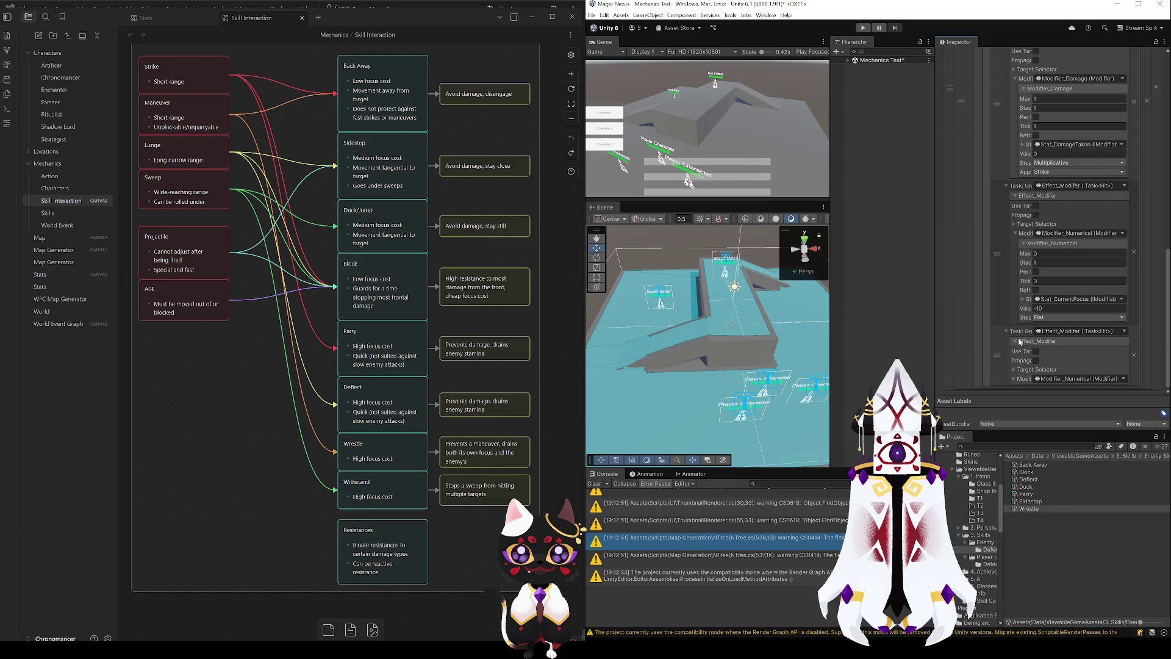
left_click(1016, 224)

--

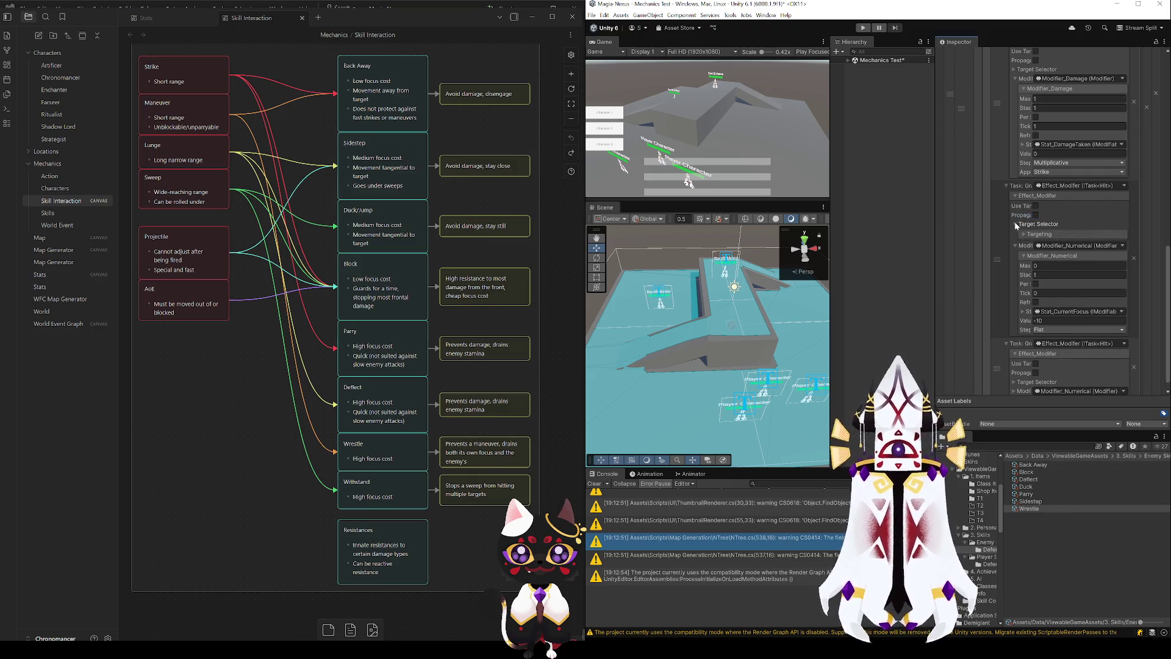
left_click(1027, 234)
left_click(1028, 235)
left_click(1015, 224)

## Problem to solve
For the listing above, print only the lines starting at the line containing "left_click(1027, 234)" and ending at the line containing "left_click(1015, 224)", exactly, both included.

## Answer to the problem
left_click(1027, 234)
left_click(1028, 235)
left_click(1015, 224)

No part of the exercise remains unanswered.